TRECHO FORNECIDO -
________________________

Com o objetivo de estancar a queda de 1,3% da população com idade escolar em São Paulo, apontado em levantamento realizado pelo pela Fundação Seade (Sistema Estadual de Análise de Dados), a Secretaria de #Educação do Estado anunciou no final do mês de setembro uma profunda reformulação na rede de ensino estadual. Já a partir de 2016, terá início um processo de separação de escolas para que cada unidade ofereça somente um dos ciclos de aprendizagem - ensino fundamental I, II e ensino médio - e não os três juntos.

As medidas, que têm como meta apresentar um formato de ensino voltado à idade do aluno, desagradaram os estudantes, que, nesta semana, intensificam seus protestos contra a reestruturação educacional da rede pública. Por volta das 19h desta terça-feira (10), alunos que se reuniam na Escola Estadual Fernão Dias Paes, na Zona Oeste, decidiram manter a ocupação da unidade durante a noite e estão prometendo novo ato para a manhã desta quarta.

________________________

DADOS FORNECIDOS -
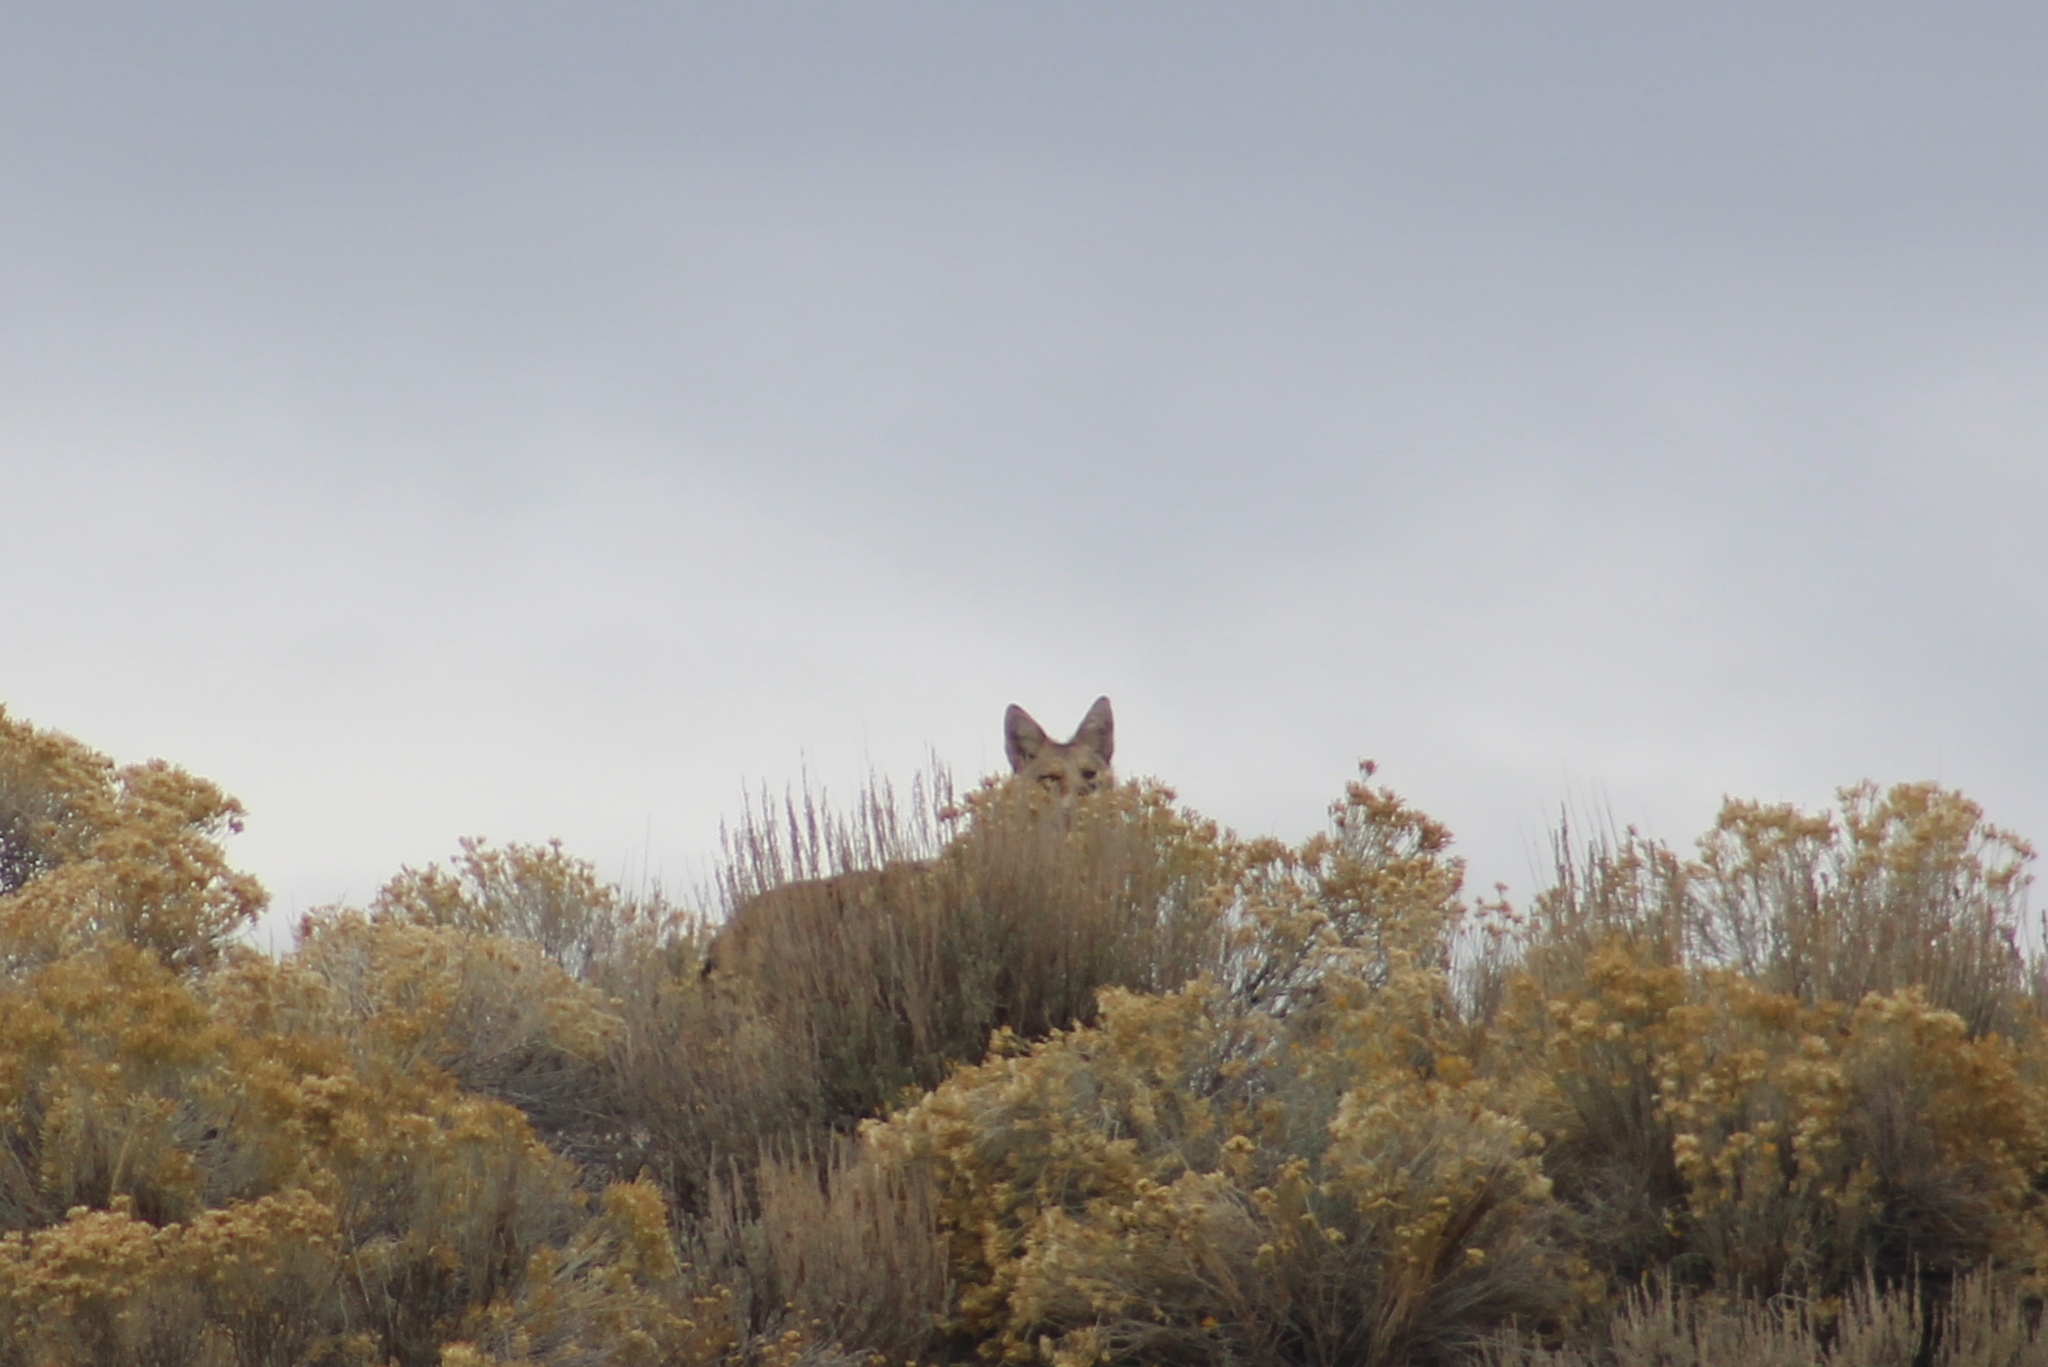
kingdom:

________________________

EXPLORE O MATERIAL -
(1) Responda às perguntas abaixo com base no texto sobre a reformulação da rede estadual de ensino.
(a) Qual foi a queda da população em idade escolar em São Paulo apontada pela Fundação Seade?
(b) Em que ano deve começar o processo de separação de escolas por ciclo de aprendizagem?
(c) Em qual escola os alunos decidiram manter a ocupação durante a noite?
(2) Dê a sequência do texto sobre a reformulação da rede estadual de ensino, começando logo após a última frase apresentada.

RESPOSTAS AOS PROBLEMAS -
(1)
(a) Uma queda de 1,3%.
(b) Em 2016.
(c) Na Escola Estadual Fernão Dias Paes, na Zona Oeste.

(2)
Policiais militares cercaram a escola assim que a #Manifestação ganhou força e algumas discussões foram observadas ao longo do dia. Os ânimos se exaltaram quando os policiais tentaram levar para a delegacia duas jovens alunas que se retiraram por parte da tarde. Como resposta, ouviram do grande grupo: "São alunas, não bandidas". Cassetetes chegaram a ser utilizados.

Curiosamente, a escola Fernão Dias Paes não está entre as instituições de ensino que serão fechadas pelo Governo do Estado no ano que vem. No entanto, ela passará a apresentar apenas um nível de educação, que será o médio, perdendo o ensino fundamental (correspondente do 6° ao 9° ano). De acordo com a reorganização escolar planejada pela Secretaria de Educação, os alunos do nível fundamental serão recolocados em uma nova escola.

Segundo as alegações feitas pelos manifestantes presentes, o grande temor é que haja uma superlotação nas salas de aula com o remanejamento de alunos. Eles também temem que alunos que morem distante da escola, como em outros bairros, por exemplo, possam ser retirados.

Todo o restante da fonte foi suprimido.